A Charitable Remainder Unitrust ("CRUT") is a great planning tool for charitably inclined proprietors contemplating an exit strategy.  A CRUT is an irrevocable trust in which an income stream is retained by the donor (or another non-charitable beneficiary) for a specified term (usually the donor's life, or for any term up to 20 years).  Upon the expiration of the term, the CRUT's remaining assets are distributed to charitable beneficiaries selected by the donor.  

In order to qualify as a CRUT, the trust must:

1.    Distribute income from the CRUT to the donor (or other non-charitable beneficiary) at least annually for a specified term.  The income is determined based on a fixed percentage (between 5 percent and 50 percent) of the fair market value of the CRUT's assets, which is recalculated each year.

2.    The term must be for the remainder of the donor's life, or a fixed term not to exceed 20 years.

3.    The value of the remainder interest (the portion passing to the charitable beneficiaries at the end of the CRUT term) must be at least ten percent (10 percent) of the initial value of the CRUT.

Benefits of a CRUT

A CRUT is generally considered to be tax exempt (unless it has unrelated business taxable income, not discussed herein).  Thus, a CRUT can be advantageous to a donor who owns highly appreciated property (including small business interests).  The benefit of a CRUT is two-fold:  1) The donor can sell the highly appreciated property within the CRUT and defer (and possibly escape) the income tax on the gain; and 2) the donor is entitled to an income tax deduction in the year the CRUT is initially funded equal to the present value of the remainder interest passing to the charitable beneficiaries.

Example of a CRUT used in The Sale of a Business

Assume that property ("X") owns a business worth $4 million and that his tax basis in the business is $100,000.  X (age 58), a philanthropist, also wants to support the local community that has made his business successful over the years.  X expects to require $250,000 of income per year to support himself during retirement.
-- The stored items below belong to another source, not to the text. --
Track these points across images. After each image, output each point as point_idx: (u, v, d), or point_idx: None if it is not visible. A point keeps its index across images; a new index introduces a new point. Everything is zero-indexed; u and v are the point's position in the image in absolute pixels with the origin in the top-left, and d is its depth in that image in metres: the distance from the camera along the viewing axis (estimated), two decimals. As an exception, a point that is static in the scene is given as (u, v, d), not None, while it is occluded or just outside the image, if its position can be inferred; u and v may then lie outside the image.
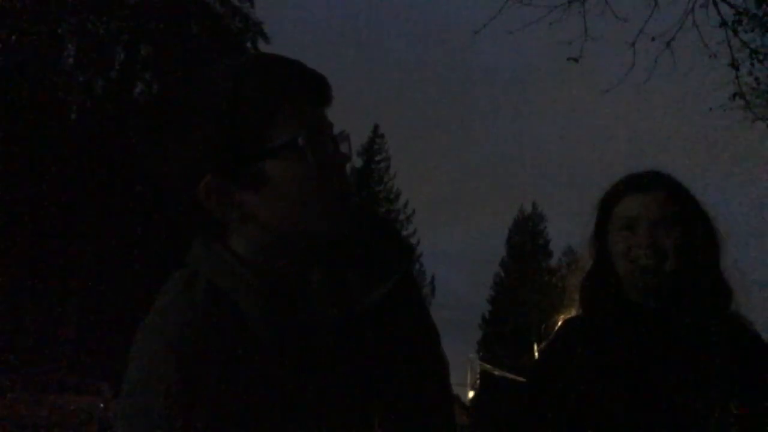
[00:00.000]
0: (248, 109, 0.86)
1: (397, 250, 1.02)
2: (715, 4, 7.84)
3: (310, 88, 0.89)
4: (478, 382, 30.92)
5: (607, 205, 1.45)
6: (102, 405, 13.77)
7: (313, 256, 0.93)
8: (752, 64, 8.19)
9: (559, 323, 1.51)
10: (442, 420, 1.05)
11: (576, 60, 7.89)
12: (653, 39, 8.01)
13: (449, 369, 1.09)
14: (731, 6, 7.99)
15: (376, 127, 37.34)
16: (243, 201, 0.88)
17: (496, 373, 27.15)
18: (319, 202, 0.88)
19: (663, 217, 1.36)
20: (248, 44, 21.69)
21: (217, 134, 0.86)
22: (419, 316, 1.05)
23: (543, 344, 1.52)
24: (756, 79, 8.27)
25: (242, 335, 0.87)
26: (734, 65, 8.10)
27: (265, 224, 0.89)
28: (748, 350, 1.33)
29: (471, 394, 31.17)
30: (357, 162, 36.91)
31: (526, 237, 40.63)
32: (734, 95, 8.30)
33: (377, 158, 37.19)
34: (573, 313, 1.51)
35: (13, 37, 15.71)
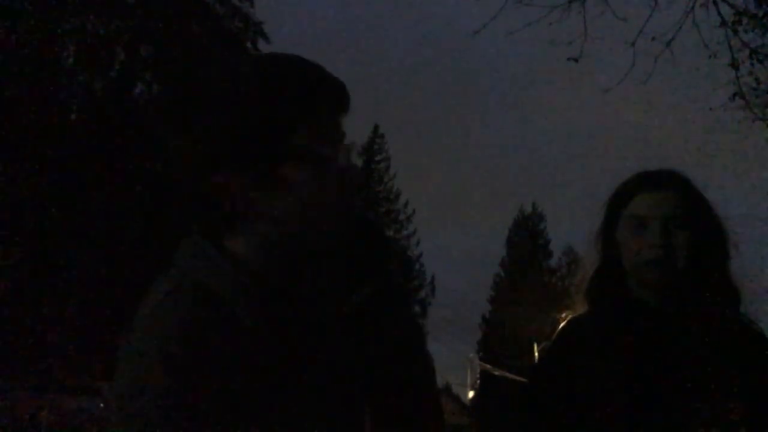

If X were to sell his business outright, he would have a capital gain of $3.9 million in the year of the sale.  This gain could easily generate a tax bill in excess of $1 million once federal and state income taxes are paid.  X could substantially reduce his tax burden by contributing his interest in the business to a CRUT.  If X created a CRUT with a 7-percent unitrust amount for his life, then the initial distribution to him would be approximately $280,000 ($4 million multiplied by 7 percent).  X would only incur income taxes on the amount distributed to him ($280,000) in the year of sale, rather than the entire capital gain ($3.9 million).  In addition, X would be entitled to a charitable deduction of $999,360 in the year of the CRUT's creation.

Based on X's life expectancy, and assuming an 8-percent annual return on CRUT investments, X would receive total distributions of $7,094,645 from the CRUT over his lifetime.  At the end of the CRUT term, $4,880,643 would be distributed to the charities of X's choosing.  Thus, X has funded his retirement, while also leaving substantial funds to his community, and has avoided being hit with $1 million in taxes in the year of the sale of his business.

Conclusion

CRUTs can be a great planning tool, but they are not without significant pitfalls.  Proprietors should fund CRUTs with their business interests prior to negotiating the sale of their businesses.  CRUTs are also susceptible to market fluctuations, which could substantially reduce the amount distributed to the donor in years where the CRUT investments perform poorly.  Finally, due to the irrevocable nature of CRUTs, careful planning must be undertaken to ensure the CRUT will meet the donor's needs.